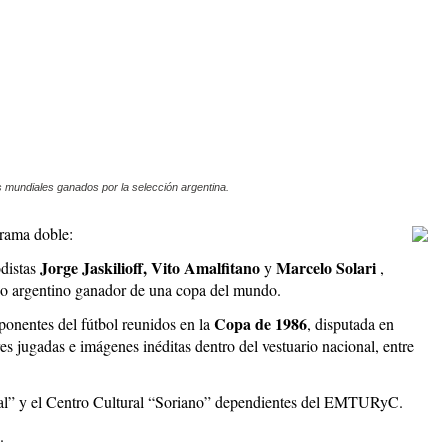
s mundiales ganados por la selección argentina.
grama doble:
Jorge Jaskilioff, Vito Amalfitano
Marcelo Solari
odistas
y
,
uipo argentino ganador de una copa del mundo.
Copa de 1986
ponentes del fútbol reunidos en la
, disputada en
es jugadas e imágenes inéditas dentro del vestuario nacional, entre
al” y el Centro Cultural “Soriano” dependientes del EMTURyC.
.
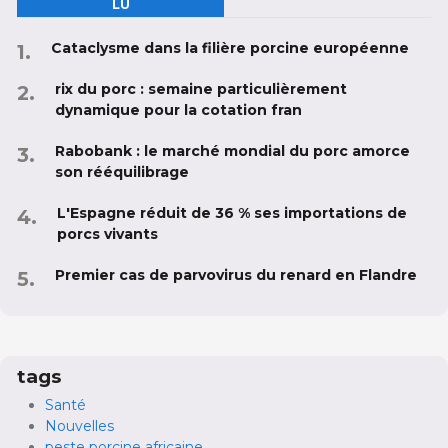
LU
Cataclysme dans la filière porcine européenne
rix du porc : semaine particulièrement
dynamique pour la cotation fran
Rabobank : le marché mondial du porc amorce
son rééquilibrage
L'Espagne réduit de 36 % ses importations de
porcs vivants
Premier cas de parvovirus du renard en Flandre
tags
Santé
Nouvelles
peste porcine africaine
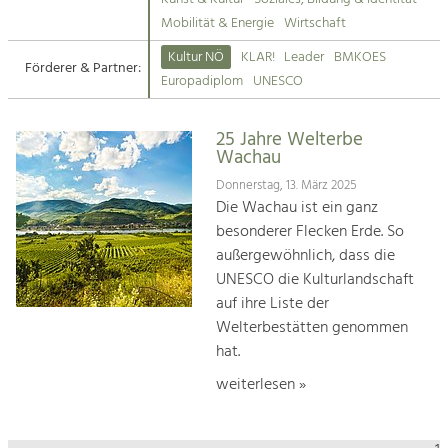
Kirchen am Fluss
Mobilität & Energie
Wirtschaft
Tourismus
Kultur NÖ
KLAR!
Leader
BMKOES
Angebotsentwicklung und
Förderer & Partner:
Suche
Europadiplom
UNESCO
Positionierung.
Impressum
Kunst & Kultur
25 Jahre Welterbe
Wachau
Handwerk, Wissenschaft und Forschung.
Kontakt
Donnerstag, 13. März 2025
Die Wachau ist ein ganz
Soziales, Bildung &
besonderer Flecken Erde. So
Identität
außergewöhnlich, dass die
Gleichberechtigung, Jugend und
UNESCO die Kulturlandschaft
Integration
auf ihre Liste der
Mobilität & Energie
Welterbestätten genommen
Klimawandel, öffentlicher Verkehr und
erneuerbare Energie
hat.
weiterlesen »
Wirtschaft
Steigerung regionaler Wertschöpfung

=== Work item ===
All of the listing is to be written out exactly, with the pictures left out.

=== Output of the task ===
s mundiales ganados por la selección argentina.
grama doble:
Jorge Jaskilioff, Vito Amalfitano
Marcelo Solari
odistas
y
,
uipo argentino ganador de una copa del mundo.
Copa de 1986
ponentes del fútbol reunidos en la
, disputada en
es jugadas e imágenes inéditas dentro del vestuario nacional, entre
al” y el Centro Cultural “Soriano” dependientes del EMTURyC.
.
LU
Cataclysme dans la filière porcine européenne
rix du porc : semaine particulièrement
dynamique pour la cotation fran
Rabobank : le marché mondial du porc amorce
son rééquilibrage
L'Espagne réduit de 36 % ses importations de
porcs vivants
Premier cas de parvovirus du renard en Flandre
tags
Santé
Nouvelles
peste porcine africaine
Kirchen am Fluss
Mobilität & Energie
Wirtschaft
Tourismus
Kultur NÖ
KLAR!
Leader
BMKOES
Angebotsentwicklung und
Förderer & Partner:
Suche
Europadiplom
UNESCO
Positionierung.
Impressum
Kunst & Kultur
25 Jahre Welterbe
Wachau
Handwerk, Wissenschaft und Forschung.
Kontakt
Donnerstag, 13. März 2025
Die Wachau ist ein ganz
Soziales, Bildung &
besonderer Flecken Erde. So
Identität
außergewöhnlich, dass die
Gleichberechtigung, Jugend und
UNESCO die Kulturlandschaft
Integration
auf ihre Liste der
Mobilität & Energie
Welterbestätten genommen
Klimawandel, öffentlicher Verkehr und
erneuerbare Energie
hat.
weiterlesen »
Wirtschaft
Steigerung regionaler Wertschöpfung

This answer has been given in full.